Too often the bats die and rot on fences, and miscarry or give birth prematurely while caught in netting or impaled on barbed wire.

“Depending on the time of year, we always have to check the ground around them to make sure she hasn’t had the baby and dropped it. Because if she’s caught in netting or barb she can’t negotiate her arms to bring the baby in,” Danny says.

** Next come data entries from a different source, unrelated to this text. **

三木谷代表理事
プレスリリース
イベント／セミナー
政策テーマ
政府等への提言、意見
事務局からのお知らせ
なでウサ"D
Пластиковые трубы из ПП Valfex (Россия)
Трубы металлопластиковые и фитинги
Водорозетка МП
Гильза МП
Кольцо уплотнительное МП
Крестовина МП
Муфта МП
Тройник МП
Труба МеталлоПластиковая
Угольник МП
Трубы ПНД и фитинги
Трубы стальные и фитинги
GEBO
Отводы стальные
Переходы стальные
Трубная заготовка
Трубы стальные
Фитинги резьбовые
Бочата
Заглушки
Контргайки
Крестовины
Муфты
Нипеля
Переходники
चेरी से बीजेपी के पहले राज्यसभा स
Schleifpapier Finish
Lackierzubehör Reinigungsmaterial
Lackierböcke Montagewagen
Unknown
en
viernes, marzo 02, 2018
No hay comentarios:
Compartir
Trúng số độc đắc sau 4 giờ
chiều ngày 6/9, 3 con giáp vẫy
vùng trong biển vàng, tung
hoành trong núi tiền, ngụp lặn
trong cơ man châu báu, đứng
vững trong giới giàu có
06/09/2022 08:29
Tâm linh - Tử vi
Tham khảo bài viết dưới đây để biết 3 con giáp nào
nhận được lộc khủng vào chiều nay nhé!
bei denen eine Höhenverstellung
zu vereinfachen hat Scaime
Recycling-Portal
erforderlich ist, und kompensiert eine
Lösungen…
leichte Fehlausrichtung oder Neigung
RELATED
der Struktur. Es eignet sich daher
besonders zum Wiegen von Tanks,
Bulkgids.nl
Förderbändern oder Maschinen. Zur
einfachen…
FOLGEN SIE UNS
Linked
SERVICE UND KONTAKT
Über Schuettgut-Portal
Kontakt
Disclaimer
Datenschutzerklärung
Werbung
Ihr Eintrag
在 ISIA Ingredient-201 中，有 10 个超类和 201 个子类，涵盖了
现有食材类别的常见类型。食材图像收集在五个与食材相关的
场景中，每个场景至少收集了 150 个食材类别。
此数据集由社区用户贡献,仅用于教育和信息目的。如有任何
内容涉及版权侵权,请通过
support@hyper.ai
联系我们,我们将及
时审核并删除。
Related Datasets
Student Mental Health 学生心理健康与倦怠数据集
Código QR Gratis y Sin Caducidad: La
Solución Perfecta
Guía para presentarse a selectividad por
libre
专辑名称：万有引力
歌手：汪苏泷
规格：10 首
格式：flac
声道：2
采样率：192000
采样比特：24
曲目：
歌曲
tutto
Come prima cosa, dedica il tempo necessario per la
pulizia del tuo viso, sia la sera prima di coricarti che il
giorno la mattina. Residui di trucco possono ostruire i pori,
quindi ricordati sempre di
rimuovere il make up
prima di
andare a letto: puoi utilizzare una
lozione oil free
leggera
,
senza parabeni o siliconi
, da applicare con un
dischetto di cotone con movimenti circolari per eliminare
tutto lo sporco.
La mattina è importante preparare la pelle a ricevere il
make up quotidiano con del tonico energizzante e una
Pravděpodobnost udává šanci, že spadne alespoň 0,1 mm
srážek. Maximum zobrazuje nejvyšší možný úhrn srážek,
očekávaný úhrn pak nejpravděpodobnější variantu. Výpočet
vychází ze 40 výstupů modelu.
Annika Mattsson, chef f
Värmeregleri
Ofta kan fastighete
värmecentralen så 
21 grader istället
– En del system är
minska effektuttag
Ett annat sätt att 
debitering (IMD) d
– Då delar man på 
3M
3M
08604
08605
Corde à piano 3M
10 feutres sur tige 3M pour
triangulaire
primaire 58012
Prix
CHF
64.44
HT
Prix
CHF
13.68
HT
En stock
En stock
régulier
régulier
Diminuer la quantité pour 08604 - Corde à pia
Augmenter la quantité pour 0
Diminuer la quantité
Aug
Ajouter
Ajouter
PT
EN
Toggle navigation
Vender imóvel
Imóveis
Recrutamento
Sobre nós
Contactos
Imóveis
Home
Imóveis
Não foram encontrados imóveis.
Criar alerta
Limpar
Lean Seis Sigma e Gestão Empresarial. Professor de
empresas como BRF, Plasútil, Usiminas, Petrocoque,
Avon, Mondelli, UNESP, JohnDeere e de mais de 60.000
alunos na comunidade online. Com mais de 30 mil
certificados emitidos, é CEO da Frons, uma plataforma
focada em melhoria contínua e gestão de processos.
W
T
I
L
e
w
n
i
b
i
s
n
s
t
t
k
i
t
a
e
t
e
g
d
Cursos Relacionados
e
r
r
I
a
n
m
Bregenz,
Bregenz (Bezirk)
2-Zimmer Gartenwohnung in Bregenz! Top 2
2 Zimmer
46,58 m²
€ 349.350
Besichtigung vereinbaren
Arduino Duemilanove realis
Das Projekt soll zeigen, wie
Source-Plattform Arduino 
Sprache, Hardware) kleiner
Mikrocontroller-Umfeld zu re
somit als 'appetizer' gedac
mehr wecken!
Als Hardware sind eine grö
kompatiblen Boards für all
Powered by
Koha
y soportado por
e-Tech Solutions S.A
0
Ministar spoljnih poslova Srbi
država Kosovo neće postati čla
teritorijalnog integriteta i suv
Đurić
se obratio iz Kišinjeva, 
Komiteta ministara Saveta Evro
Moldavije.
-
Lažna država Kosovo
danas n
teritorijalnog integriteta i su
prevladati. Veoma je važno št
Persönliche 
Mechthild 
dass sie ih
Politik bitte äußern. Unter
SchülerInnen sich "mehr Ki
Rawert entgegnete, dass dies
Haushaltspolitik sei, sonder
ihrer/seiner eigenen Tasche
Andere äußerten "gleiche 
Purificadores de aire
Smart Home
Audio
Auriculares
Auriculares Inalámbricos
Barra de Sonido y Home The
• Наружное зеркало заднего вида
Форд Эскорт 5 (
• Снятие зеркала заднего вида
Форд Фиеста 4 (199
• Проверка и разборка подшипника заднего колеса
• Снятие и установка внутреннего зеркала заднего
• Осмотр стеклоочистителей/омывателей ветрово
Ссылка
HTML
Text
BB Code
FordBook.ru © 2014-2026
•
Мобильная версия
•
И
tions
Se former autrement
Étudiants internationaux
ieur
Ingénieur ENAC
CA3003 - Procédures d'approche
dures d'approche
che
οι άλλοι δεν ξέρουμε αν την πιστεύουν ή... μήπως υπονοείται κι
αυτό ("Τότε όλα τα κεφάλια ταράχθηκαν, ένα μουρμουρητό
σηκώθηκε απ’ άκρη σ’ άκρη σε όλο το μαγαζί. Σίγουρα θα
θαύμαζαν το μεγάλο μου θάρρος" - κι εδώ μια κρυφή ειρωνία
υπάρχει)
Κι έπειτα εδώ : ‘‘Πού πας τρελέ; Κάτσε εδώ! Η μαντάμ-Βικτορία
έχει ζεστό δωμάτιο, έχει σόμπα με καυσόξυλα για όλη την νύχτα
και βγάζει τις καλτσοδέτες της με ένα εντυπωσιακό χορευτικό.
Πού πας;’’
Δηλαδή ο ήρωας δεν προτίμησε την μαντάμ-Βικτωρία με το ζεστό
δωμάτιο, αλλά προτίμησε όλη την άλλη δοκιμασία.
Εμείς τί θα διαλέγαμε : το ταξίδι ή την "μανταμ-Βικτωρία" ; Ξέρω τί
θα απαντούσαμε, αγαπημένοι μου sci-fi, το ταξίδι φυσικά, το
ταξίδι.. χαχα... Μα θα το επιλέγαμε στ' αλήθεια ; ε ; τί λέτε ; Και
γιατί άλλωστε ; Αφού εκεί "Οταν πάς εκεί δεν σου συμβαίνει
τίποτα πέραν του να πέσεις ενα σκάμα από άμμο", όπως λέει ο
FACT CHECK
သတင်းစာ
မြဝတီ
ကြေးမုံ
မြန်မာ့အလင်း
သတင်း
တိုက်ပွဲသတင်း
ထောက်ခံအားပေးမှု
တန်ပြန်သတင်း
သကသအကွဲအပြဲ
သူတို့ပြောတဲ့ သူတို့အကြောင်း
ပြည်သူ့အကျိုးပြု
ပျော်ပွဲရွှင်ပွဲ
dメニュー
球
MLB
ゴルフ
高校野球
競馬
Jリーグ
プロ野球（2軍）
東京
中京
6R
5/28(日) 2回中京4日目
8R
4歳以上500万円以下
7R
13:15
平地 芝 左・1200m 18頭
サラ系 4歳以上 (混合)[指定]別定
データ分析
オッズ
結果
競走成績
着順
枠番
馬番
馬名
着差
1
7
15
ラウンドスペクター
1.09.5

What to do if you find a bat on your fence

DO NOT go anywhere near the animal and try and disentangle it yourself. You risk causing further serious injury to the bat if you do not know what you are doing. You are also put yourself at risk of contracting lyssavirus if you are bitten or scratched by the frightened animal. If you are bitten or scratched the animal must be tested for the virus and this means what could be a perfectly viable animal having to be euthanised.

The best thing to do is call FAWNA on their 24-hour number 6581 4141 as soon as you can. Without getting close to the bat, throw a towel, sheet, or something similar over the bat to cover it. This will calm it down, and protect it from possible attack by crows and other predators. 

Lessen the risk

There are a number of ways landholders can lessen the risk of injury or death to bats, birds, gliders and other native animals from barbed wire fences.

The first is to replace the top wire of barb with plain wire. 

Alternatively, as the top wire is a ‘sight wire’, you can do the following:

  • Cover the top wire with tubing.
  • Paint the top wire white.
  • Wrap or place used electric fencing tape on the top wire.
  • Anything that makes the top wire visible and/or harmless.
  • Do not plant native plants near barbed wire fences. Native plants are often food sources.